The End of the Affair, by Graham Greene.

Maurice Bendrix, a writer, begins meeting with Sarah Miles to learn about "life as a civil servant's wife" (her husband, Henry, is a civil servant) for a piece that he is writing. Maurice and Sarah wind up having an affair (which Henry is oblivious to, since he's consumed by his work). Unexpectedly, Sarah breaks the affair off. Fast-forward two years, and Maurice runs into Sarah and Henry again. He tries to find answers, to grapple with why she broke off the affair, and what love actually is. This is a small book, but so deep and well-written and complex. Ultimately, it's a story about conversion and about the struggle of recognizing that there's a God and seeing how that impacts our lives. Emphasis on the struggle part. This book is well worth reading, re-reading, and discussing with other people.

Great Christian Thinkers: From the Early Church through the Middle Ages, by Pope Benedict XVI.
This book covers several (I think 70?) early Christians from Pope Clement-whose work "Letter to the Corinthians" was written all the way back between 70-140 A.D.-down to Julian of Norwich, who is celebrated in both the Anglican Communion and the Catholic Church. I love the way this book is set up: Each "Christian Thinker" is featured in about 3 pages, where a brief biography is given, followed by that person's main focus of thoughts and theology, followed by a brief reflection on what we can learn from him or her today. A few people (like Bonaventure, Thomas Aquinas, Augustine) have several pages dedicated to their work, but mostly it's short, sweet, and to the point! There are also people from both the East and the West featured, which I love. This is a fantastic book and I highly recommend it, especially to people who want to learn more about early Church history! 

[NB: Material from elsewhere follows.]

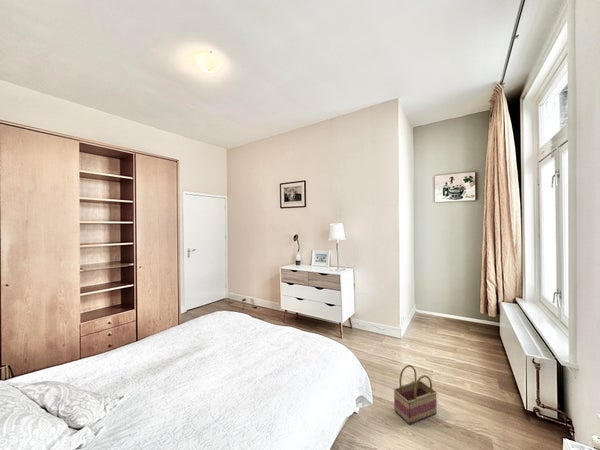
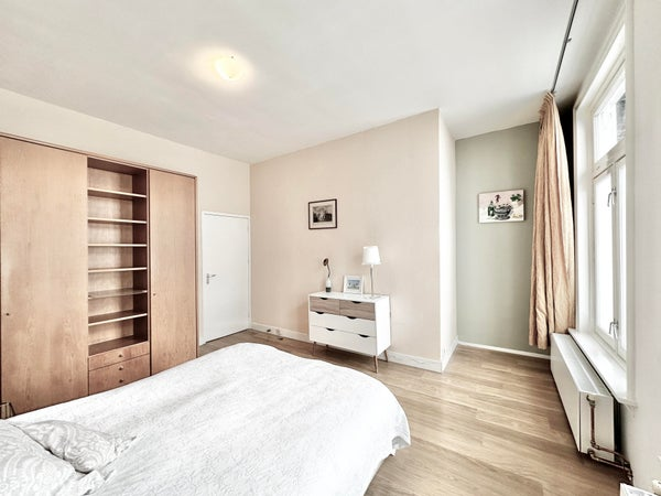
- basket [393,364,438,425]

Thanks for joining me in this literary overview! As always, please let me know if you have any recommendations-I love discovering new-to-me books :) 

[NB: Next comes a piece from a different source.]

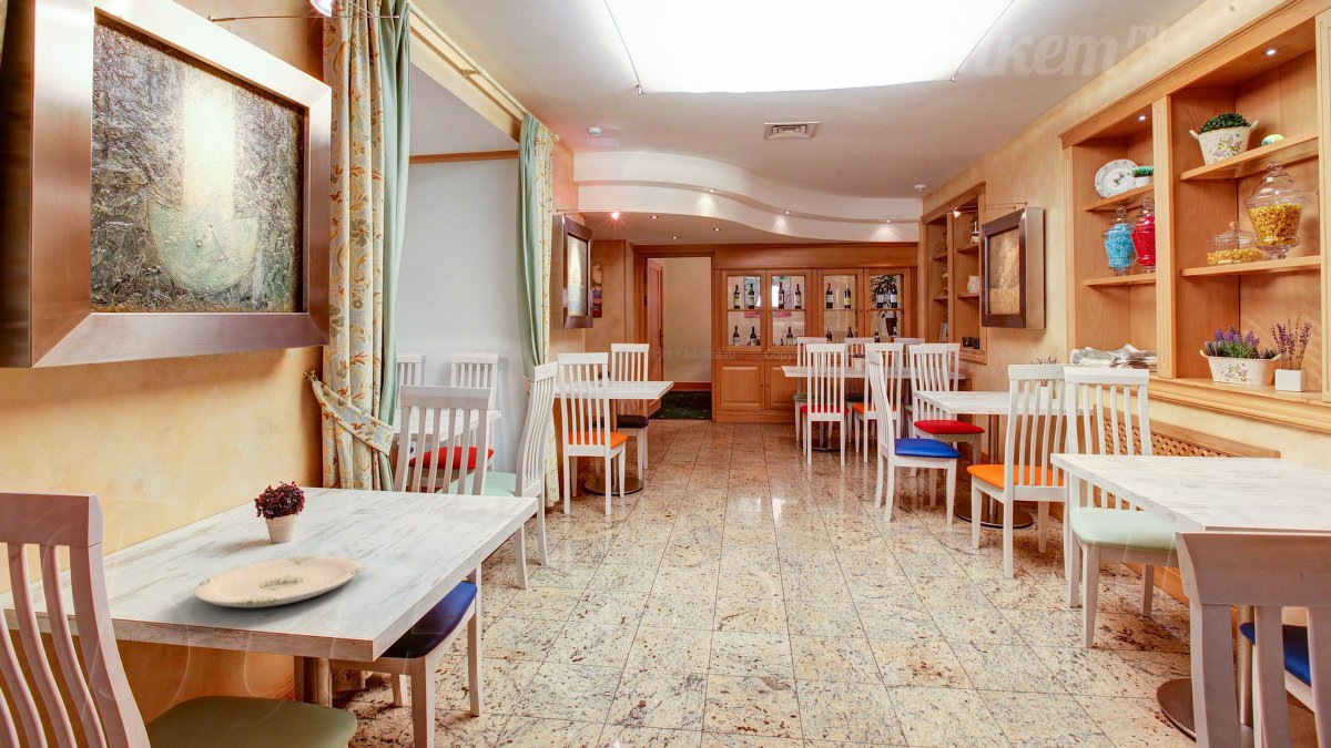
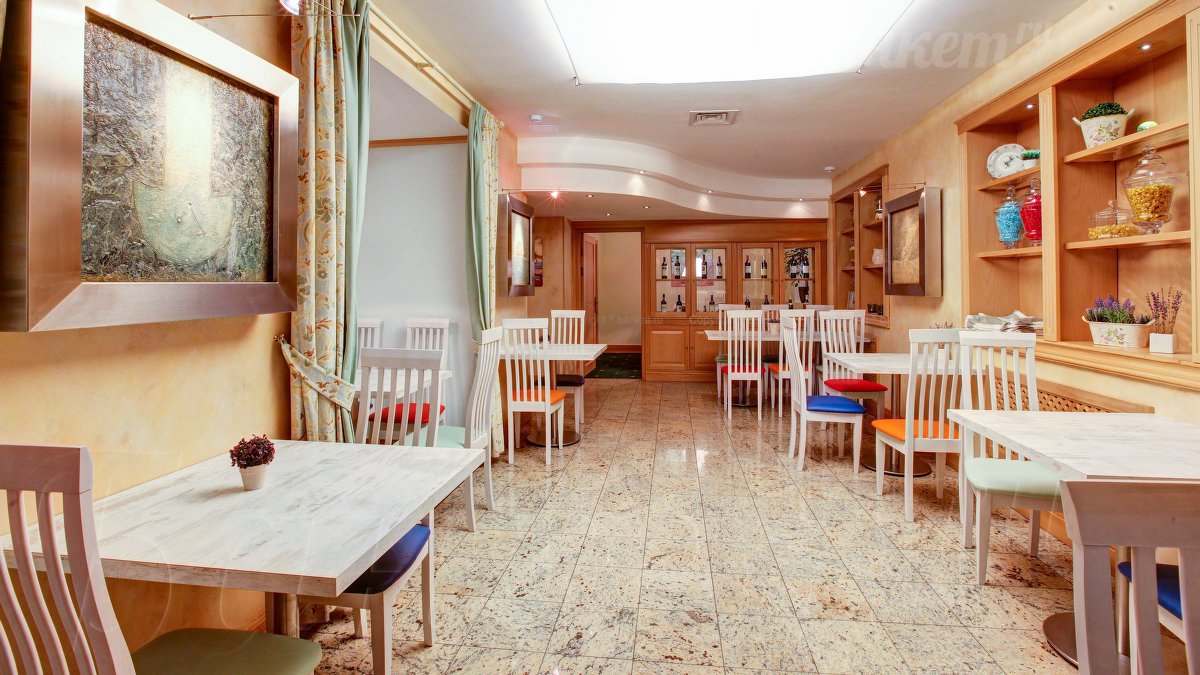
- plate [193,555,362,608]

  1. What a great selection of books! I loved The End of the Affair - so well written! And I'm going to see if I can find Great Christian Thinkers on Formed. I'd like to read that. Thanks for linking up!

    1. Thank you for hosting the link-up! I hope you're able to find Great Christian Thinkers-our local public library had a copy, which stunned me! I learned so much from that book, it was well worth the read :)

  2. I don't know if I could manage "cozy minimalism." My house is firmly in the "too much stuff lives here" camp. BUT I want to look for this book anyway and see if I can let some stuff go.
    I have "Girl, Arise!" but haven't started reading it yet. Sounds like some of it might put me off.
    Great list of books! Thanks for sharing!

    1. I hope you enjoy "Girl, Arise"! I think there's a lot of good in there, even though some of it was off-putting.
      I think you could probably benefit from the cozy minimalism book even if you don't let stuff go-inspired by the book, I reworked a couple things with my kitchen (without getting rid of any items) and it looks more cozy now! (I pulled out a couple bookends that haven't been in use and stuck them on my counter with some of my many books). It's amazing how one small change can brighten up a room.

  3. You read such an interesting variety of books! I so enjoy hearing about them. And thanks for your honest take on Girl, Arise. I've liked many of her podcast episodes, and it's a good and necessary conversation to have. But I've found the same sentiment you mention, which is completely off-putting to me. If there is room at the table for women who work outside the home (which, obviously, there is), there is also room for SAHM's, and women who choose to wear only skirts or prefer Mass in Latin and facing east. Maybe it's somewhat my perspective, but I get a sense of there being deep prejudice against the latter in the circles that proclaim to be both Catholic and feminist, so tend to not be part of them.